I'm upgrading one of my project from Spark 1.6 to Spark 2.0.1. The following code works for Spark 1.6 but it does not work for 2.0.1:
def count(df: DataFrame): DataFrame = {
val sqlContext = df.sqlContext
import sqlContext.implicits._
df.map { case Row(userId: String, itemId: String, count: Double) =>
(userId, itemId, count)
}.toDF("userId", "itemId", "count")
}
Here is the error message:
Error:(53, 12) Unable to find encoder for type stored in a Dataset.
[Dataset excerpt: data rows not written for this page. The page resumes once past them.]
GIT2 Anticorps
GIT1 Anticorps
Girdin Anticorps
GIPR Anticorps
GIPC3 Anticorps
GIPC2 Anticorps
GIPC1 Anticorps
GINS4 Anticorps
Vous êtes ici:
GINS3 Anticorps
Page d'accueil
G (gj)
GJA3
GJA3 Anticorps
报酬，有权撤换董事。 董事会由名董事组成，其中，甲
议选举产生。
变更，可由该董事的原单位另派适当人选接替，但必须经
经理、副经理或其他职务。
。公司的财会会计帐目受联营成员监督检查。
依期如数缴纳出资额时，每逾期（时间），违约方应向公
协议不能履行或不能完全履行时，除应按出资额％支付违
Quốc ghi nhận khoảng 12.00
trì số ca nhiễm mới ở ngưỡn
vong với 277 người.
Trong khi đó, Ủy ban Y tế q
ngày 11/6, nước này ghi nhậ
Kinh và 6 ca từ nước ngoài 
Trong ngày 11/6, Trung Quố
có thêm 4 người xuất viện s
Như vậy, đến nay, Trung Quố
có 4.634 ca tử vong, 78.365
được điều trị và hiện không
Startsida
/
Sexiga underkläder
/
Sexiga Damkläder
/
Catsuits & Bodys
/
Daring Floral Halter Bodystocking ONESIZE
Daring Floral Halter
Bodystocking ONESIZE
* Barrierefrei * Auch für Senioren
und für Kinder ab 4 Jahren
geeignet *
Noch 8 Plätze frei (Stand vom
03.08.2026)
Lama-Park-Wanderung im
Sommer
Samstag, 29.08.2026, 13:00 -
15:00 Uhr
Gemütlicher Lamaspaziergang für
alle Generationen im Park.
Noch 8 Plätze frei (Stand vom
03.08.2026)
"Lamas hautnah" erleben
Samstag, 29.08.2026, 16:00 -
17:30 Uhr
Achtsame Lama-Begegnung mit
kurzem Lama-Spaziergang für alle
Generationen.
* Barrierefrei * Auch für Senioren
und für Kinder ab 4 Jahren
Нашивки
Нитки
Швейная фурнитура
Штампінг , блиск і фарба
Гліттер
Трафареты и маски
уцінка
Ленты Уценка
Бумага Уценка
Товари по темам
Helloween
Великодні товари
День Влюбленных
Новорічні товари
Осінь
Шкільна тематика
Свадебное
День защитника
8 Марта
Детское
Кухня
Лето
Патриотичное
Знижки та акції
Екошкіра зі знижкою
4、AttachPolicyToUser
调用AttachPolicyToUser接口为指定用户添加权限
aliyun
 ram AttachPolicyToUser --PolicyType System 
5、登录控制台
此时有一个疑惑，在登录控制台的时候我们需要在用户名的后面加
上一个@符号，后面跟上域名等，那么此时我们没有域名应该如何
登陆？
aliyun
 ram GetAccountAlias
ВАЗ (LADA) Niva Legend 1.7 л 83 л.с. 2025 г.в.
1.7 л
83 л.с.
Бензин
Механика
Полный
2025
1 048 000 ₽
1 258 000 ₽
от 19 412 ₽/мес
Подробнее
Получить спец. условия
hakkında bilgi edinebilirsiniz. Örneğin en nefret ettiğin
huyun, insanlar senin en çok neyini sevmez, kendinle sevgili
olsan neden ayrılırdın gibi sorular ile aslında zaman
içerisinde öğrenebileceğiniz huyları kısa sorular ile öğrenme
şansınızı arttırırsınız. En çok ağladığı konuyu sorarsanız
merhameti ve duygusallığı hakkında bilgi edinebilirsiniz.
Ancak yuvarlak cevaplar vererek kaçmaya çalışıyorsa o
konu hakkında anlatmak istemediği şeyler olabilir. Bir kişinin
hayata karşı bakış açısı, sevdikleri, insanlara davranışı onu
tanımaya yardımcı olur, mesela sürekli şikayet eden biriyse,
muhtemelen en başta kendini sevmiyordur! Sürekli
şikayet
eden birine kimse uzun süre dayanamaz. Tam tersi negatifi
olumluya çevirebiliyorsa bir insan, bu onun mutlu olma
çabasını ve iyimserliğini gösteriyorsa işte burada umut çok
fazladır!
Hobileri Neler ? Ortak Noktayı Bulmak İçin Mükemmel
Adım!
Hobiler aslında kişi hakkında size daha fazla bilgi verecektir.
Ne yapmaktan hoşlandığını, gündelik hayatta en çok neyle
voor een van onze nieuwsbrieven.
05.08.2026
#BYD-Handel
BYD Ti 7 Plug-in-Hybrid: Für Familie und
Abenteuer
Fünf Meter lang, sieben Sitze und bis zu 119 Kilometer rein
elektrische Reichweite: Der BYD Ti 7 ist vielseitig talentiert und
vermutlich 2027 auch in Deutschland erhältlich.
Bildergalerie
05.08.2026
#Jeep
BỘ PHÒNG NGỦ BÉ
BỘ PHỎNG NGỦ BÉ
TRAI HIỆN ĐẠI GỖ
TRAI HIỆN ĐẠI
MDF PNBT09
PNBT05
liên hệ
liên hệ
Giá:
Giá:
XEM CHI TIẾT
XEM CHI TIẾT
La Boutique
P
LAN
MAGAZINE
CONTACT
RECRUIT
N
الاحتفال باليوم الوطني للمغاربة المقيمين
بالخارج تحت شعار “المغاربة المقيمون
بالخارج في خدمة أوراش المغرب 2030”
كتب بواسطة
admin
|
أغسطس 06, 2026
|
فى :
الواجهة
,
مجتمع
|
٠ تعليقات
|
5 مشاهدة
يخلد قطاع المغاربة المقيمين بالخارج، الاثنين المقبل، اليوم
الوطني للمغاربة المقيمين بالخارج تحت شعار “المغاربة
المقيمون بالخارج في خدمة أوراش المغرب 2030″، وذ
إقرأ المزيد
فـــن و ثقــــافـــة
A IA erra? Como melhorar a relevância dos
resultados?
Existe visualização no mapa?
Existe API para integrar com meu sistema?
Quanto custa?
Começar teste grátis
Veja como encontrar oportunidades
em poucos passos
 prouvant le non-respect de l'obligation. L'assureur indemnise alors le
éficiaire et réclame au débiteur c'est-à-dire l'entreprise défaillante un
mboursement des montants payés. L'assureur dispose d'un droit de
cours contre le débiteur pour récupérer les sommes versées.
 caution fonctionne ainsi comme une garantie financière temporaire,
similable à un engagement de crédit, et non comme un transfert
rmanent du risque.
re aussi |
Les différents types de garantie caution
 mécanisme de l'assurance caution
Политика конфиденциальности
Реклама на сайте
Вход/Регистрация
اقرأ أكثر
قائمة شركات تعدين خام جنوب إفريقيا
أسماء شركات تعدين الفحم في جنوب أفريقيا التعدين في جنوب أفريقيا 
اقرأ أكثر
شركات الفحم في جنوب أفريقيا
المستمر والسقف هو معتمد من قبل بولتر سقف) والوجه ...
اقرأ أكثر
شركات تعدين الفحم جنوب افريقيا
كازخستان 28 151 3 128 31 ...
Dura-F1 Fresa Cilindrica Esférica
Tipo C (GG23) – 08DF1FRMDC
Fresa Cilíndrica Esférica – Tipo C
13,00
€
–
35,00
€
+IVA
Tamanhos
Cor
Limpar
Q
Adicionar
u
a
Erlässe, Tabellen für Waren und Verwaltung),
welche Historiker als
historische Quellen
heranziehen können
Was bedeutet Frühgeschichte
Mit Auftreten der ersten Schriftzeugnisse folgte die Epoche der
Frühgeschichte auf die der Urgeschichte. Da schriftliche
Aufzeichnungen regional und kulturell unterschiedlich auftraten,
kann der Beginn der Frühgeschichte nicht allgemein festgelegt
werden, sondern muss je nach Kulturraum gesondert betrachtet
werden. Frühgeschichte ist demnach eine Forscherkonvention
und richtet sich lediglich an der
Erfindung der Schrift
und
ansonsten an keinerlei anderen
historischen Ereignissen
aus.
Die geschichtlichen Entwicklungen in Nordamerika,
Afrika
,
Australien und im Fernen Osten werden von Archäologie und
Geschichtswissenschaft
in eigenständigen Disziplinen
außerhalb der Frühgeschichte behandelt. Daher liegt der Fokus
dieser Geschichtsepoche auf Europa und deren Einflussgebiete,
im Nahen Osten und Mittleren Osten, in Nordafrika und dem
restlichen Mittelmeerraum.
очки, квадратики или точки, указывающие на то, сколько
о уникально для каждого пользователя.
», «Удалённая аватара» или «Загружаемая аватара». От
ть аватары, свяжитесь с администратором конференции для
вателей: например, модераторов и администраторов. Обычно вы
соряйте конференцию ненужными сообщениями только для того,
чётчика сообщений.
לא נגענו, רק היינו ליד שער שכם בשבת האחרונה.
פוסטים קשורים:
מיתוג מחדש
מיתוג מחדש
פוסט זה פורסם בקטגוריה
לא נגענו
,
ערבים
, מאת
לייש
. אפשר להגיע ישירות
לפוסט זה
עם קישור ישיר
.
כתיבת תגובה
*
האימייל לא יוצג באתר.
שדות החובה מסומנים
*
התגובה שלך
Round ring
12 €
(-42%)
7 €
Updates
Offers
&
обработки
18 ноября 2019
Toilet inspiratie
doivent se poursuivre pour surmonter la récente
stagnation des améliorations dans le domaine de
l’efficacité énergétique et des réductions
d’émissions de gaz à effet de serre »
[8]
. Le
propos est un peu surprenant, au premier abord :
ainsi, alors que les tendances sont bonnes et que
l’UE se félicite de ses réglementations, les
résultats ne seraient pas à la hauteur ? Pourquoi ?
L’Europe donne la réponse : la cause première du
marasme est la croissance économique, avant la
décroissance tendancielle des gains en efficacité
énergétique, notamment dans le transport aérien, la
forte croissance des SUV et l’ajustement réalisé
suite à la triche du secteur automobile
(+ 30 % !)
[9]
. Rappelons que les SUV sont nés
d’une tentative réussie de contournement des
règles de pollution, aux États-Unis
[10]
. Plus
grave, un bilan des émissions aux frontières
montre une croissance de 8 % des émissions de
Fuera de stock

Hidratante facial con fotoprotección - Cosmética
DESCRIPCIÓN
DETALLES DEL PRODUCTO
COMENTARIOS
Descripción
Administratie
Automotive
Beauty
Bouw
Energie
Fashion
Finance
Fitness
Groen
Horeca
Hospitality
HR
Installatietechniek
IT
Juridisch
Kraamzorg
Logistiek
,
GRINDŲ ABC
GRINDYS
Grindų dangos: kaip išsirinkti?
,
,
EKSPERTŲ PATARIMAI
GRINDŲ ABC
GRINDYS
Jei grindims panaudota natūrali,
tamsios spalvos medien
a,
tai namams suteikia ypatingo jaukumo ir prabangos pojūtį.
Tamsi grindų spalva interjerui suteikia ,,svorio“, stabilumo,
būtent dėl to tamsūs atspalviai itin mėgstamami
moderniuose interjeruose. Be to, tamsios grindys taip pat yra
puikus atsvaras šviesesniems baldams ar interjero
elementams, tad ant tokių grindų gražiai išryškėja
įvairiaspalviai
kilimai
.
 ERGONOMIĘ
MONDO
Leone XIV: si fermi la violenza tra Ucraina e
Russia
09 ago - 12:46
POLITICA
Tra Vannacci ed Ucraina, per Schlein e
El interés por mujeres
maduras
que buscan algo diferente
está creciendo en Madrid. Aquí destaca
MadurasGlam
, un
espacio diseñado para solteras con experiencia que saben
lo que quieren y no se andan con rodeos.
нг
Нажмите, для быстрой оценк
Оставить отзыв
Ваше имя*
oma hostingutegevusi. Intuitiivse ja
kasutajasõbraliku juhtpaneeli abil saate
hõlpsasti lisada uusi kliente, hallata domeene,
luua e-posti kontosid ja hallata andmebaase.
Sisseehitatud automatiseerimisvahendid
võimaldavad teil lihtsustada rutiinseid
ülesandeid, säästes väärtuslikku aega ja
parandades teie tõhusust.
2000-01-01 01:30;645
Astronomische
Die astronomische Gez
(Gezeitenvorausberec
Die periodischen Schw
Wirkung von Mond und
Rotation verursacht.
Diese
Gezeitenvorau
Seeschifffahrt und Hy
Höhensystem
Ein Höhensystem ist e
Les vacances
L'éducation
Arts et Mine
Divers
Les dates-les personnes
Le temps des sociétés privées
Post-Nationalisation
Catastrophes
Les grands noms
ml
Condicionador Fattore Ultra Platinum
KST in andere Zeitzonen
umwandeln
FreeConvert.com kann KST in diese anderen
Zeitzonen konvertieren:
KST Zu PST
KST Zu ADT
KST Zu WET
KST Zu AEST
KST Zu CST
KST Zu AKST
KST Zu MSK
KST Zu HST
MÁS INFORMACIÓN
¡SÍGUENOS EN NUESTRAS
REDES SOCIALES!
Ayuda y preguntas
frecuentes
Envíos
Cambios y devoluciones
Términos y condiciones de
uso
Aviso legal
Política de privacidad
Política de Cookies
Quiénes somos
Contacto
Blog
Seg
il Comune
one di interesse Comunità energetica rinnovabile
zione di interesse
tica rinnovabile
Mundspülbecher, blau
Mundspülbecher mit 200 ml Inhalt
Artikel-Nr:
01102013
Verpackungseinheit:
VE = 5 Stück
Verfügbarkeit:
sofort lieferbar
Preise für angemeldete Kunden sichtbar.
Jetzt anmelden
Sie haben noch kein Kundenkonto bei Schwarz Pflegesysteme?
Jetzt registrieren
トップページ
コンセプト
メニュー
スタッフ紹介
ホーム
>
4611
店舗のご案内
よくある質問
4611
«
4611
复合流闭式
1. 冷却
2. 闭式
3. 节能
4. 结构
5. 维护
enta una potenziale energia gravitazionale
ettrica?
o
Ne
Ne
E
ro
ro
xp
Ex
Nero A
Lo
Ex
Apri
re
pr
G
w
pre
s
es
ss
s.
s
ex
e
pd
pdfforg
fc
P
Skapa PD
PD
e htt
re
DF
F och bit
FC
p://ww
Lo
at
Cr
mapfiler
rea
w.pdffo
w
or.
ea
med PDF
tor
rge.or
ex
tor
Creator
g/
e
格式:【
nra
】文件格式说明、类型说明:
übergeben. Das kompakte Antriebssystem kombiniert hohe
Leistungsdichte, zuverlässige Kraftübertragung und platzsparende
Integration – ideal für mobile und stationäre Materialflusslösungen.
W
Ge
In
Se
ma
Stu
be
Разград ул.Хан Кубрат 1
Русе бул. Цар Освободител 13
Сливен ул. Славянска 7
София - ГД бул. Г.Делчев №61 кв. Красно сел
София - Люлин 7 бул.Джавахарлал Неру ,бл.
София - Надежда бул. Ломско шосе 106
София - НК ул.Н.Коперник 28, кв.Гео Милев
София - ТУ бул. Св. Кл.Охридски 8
Primitive types (Int, String, etc) and Product types (case classes) are supported by importing spark.implicits._ Support for serializing other types will be added in future releases.
df.map { case Row(userId: String, itemId: String, count: Double) =>
^
Error:(53, 12) not enough arguments for method map: (implicit evidence$7: org.apache.spark.sql.Encoder[(String, String, Double)])org.apache.spark.sql.Dataset[(String, String, Double)].
Unspecified value parameter evidence$7.
df.map { case Row(userId: String, itemId: String, count: Double) =>
^
I tried to using df.rdd.map
instead of df.map
, then got the following errors:
Error:(55, 7) value toDF is not a member of org.apache.spark.rdd.RDD[(String, String, Double)]
possible cause: maybe a semicolon is missing before `value toDF'?
}.toDF("userId", "itemId", "count")
^
How can I convert a RDD of Tuples to a dataframe in Spark 2.0?